* **Текст**:
....
С Президентом Узбекистана Исламом Каримовым. Ташкент, 1995 год. Фото из личного архива А. Дубнова.

 

То есть на момент знакомства с Шихмурадовым я уже понимал, что я им интересен не менее, чем они мне. Среди российских журналистов тех лет не было других, стойко интересовавшихся ситуацией в Центральной Азии. Тогда в России своих событий хватало. Я стал едва ли не единственным экспертом по региону, если не считать нескольких русскоязычных журналистов родом оттуда.

 

— А вы часто бывали в регионе?

 

— Да, я использовал любую возможность сесть кому-то на хвост. Если в нужные страны летел министр иностранных дел Андрей Козырев, я отправлялся с ним. Если в регионе проходили какие-то конференции, я делал себе командировки от радио «Свобода».

 

— Кстати, сейчас нереально представить, чтобы в Туркменистан впускали журналиста радио «Свобода», а министр иностранных дел давал ему интервью. Тогда с этим было проще?

 

— Да, сейчас совсем другая эпоха... Хотя тогда отношения с западными СМИ в этих республиках были тоже непростыми. В первую очередь от них старался дистанцироваться Узбекистан во главе с Каримовым. Эта страна испытывала большое напряжение, в том числе в связи с таджикской войной, которая грозила переносом исламского радикализма в Узбекистан. Тем более, почва была подготовлена, среди узбеков сильны религиозные устремления...

 

Впрочем,  я ухожу в сторону. Несмотря на все препятствия, и западные СМИ, и Human Rights Watch, и другие подобные организации работали в регионе до какого-то момента. Лишь потом их начали гонять и постепенно, шаг за шагом, избавились от всех западных институтов и их представителей.

 

В общем и целом Туркменистан тоже был в этом ряду. Хотя вы правильно сказали, что он уже тогда несколько отдалился и обособился... Дело в том, что газовые ресурсы превратили страну в выгодный частный бизнес для Ниязова. Он не хотел этим бизнесом делиться с кем бы то ни было и потому старался дистанцироваться от всех, кто мог ему навязать какие-либо корпоративные правила. Его принцип был — отдавать газ на границе Туркменистана — и точка. Все дальнейшие газопроводы, инфраструктура — дело покупателей.
....
* **Сохранённые записи**:
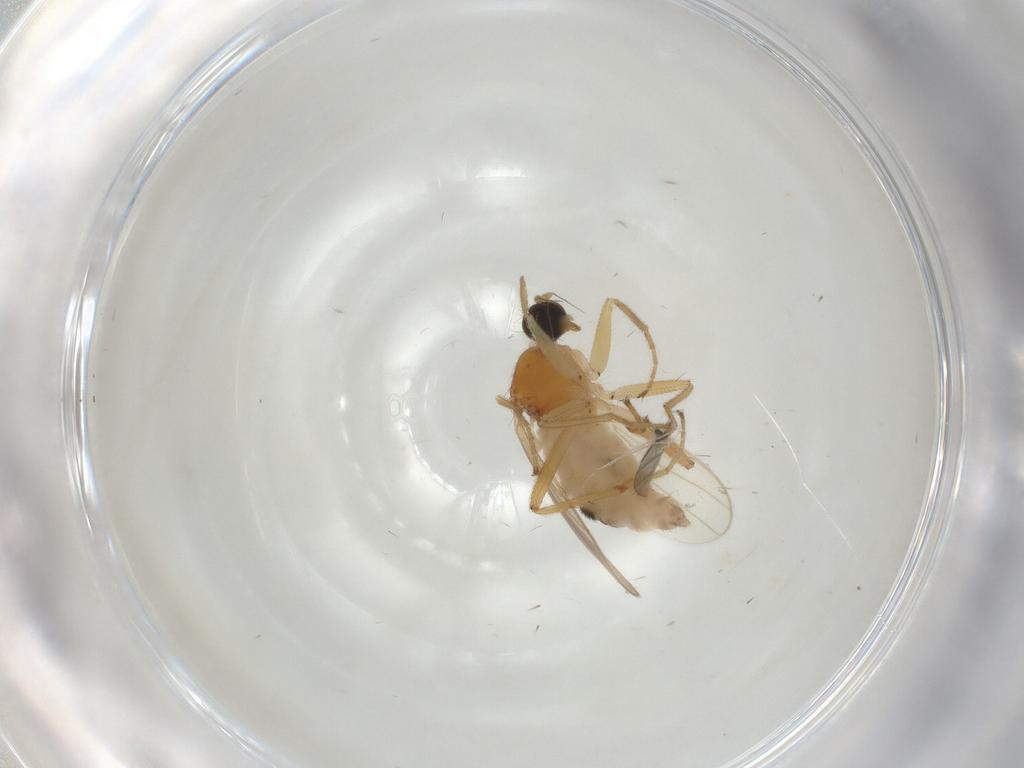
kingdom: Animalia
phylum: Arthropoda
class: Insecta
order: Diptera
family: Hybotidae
....
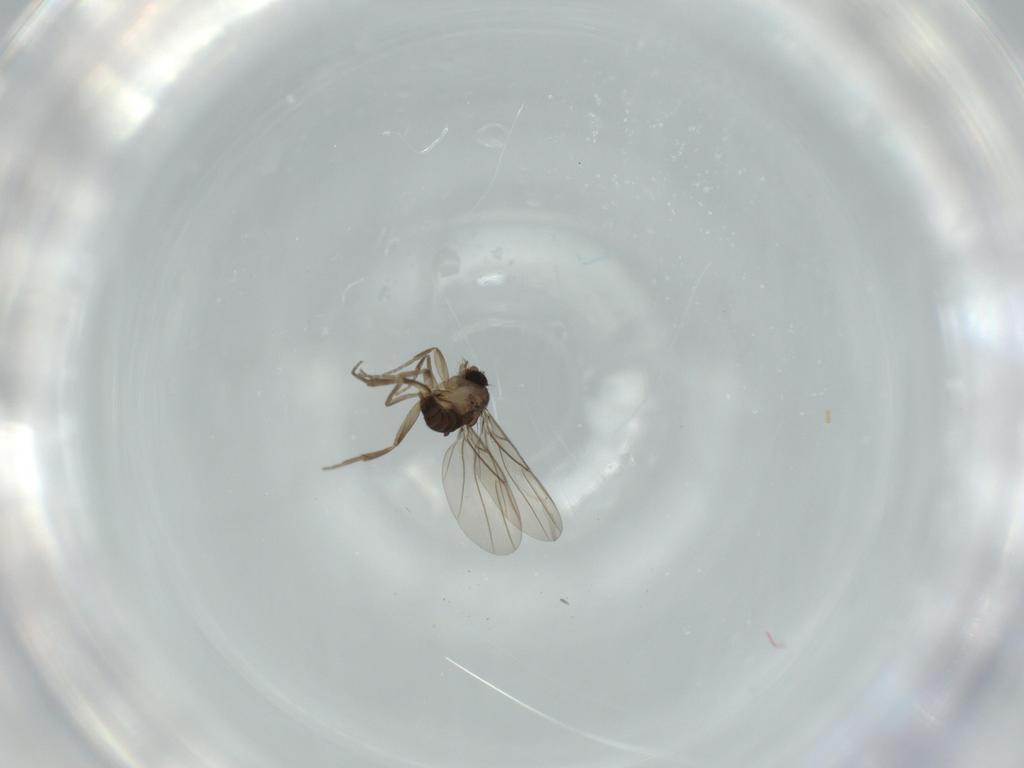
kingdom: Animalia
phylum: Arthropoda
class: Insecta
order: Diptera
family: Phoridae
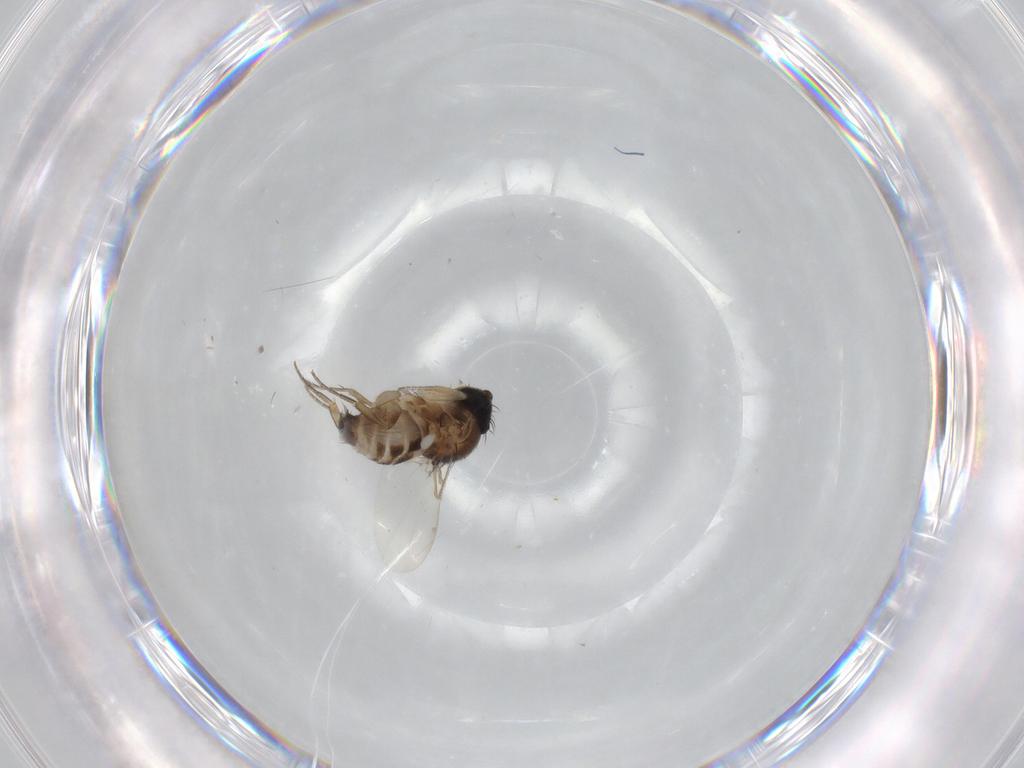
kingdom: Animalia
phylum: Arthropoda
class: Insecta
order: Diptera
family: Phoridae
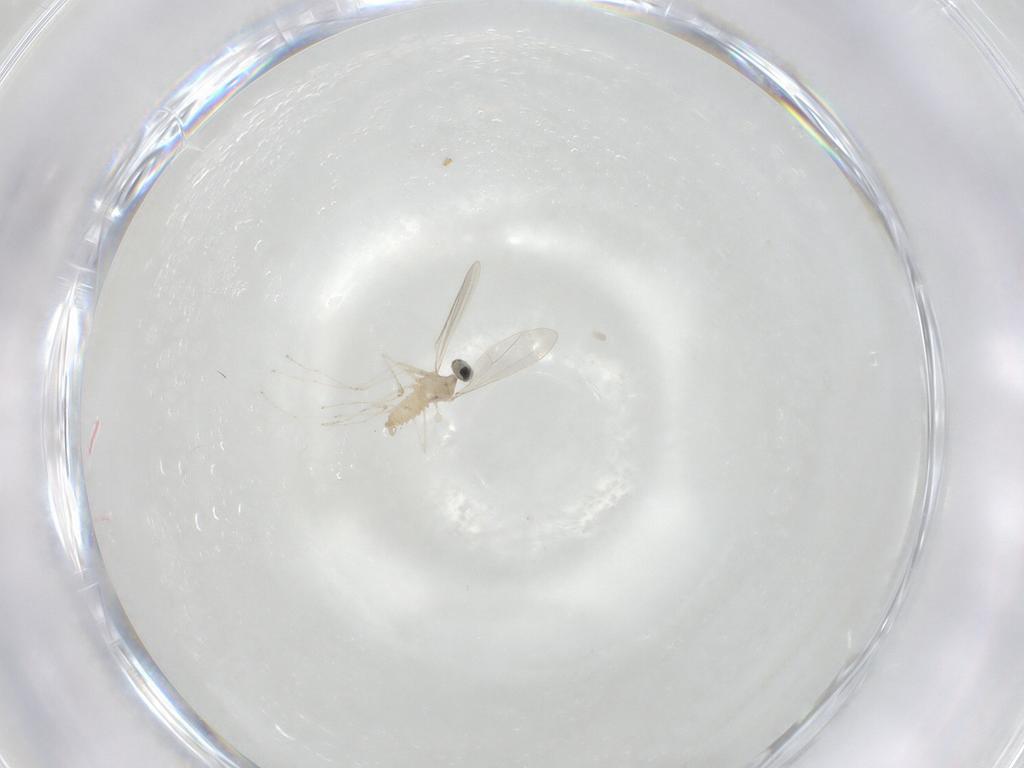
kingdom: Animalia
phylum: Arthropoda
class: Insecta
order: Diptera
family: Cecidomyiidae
....
* **Задание**: Продолжите текст интервью о Центральной Азии и Туркменистане, начав сразу после его последнего предложения.

* **Ожидаемый ответ**:
— Борис как глава МИД поддерживал эту политику?

 

— Борис был романтиком. Но он действительно сделал довольно много, чтобы политика Туркменистана была вот такой, изоляционистской. Именно он придумал статус постоянно действующего нейтралитета.

 

— Так это он придумал?

 

— Да, он автор этой идеи, которая была с энтузиазмом подхвачена Ниязовым. И с тех пор власти Туркменистана на протяжении многих лет ссылаются на нейтралитет как на основу всей внешней политики.

 

Также Шихмурадов придумывал удачные пиар-ходы для Ниязова. Например, лозунг «Халк, Ватан, Туркменбаши» («Народ, Родина, Туркменбаши») сформулировал именно он.

 

— А чего он сам хотел? В чем был его романтизм?

 

— Не могу сказать определенно. Мы все тогда мечтали непонятно о чем... Никто не мог сформулировать, как будет выглядеть прекрасный Туркменистан будущего. Но все верили, что важно добиться самостоятельности страны. А так... Богатства огромные, народу мало, Каспийское море рядом. Как говорится, ешь — не хочу! Работай только, и будут туркмены самым счастливым народом...

 

Но реальность опрокинула все надежды Бориса, и реальность эта называлась Сапармурад Атаевич Ниязов.

 

Он, конечно, был уникальный человек, эдакий самородок. Он был очень не глуп. Крестьянский сын, чужой среди советской элиты. Делал карьеру, естественно, по партийной линии... В начале перестройки он был послан работать в Москву, в аппарат ЦК — это было повышение. Потом он, набравшись опыта, должен был вернуться в Туркменистан на более высокие позиции. Собственно, так и получилось. Когда Михаил Горбачев начал проводить чистку национальных кадров и расставлять своих людей по столицам, Ниязов подвернулся под руку.

 

Далее ему предстояло выжить в аппаратной борьбе. Туркменистан — это очень сложная страна, это нация племен. Но Ниязов выжил и попал на самый верх пирамиды. Когда развалился Союз, он сумел организовать такие президентские выборы, на которых ему была гарантирована победа. Много лет спустя я узнал, как он это сделал. Работая над одной из своих книг, я встречался с бывшим вице-премьером Туркменистана. В 1991 году он был вторым человеком в стране после Ниязова.

 

И вот он мне рассказал, что Ниязов пригласил лидеров всех туркменских племен с собой в поездку в Саудовскую Аравию. Там он у священного камня взял с них всех клятву не выставлять свои кандидатуры на выборах. Так он полностью избавился от конкурентов... А еще он разумно назначил всех племенных лидеров вице-премьерами, что обеспечивало баланс сил.

 

— А сам Ниязов был текинец?

 

— Да, он из племени теке. На самом деле туркмены исторически признавали главенство этого племени. А благодаря клятве у священного камня, Ниязов выиграл выборы вообще в безоблачной обстановке.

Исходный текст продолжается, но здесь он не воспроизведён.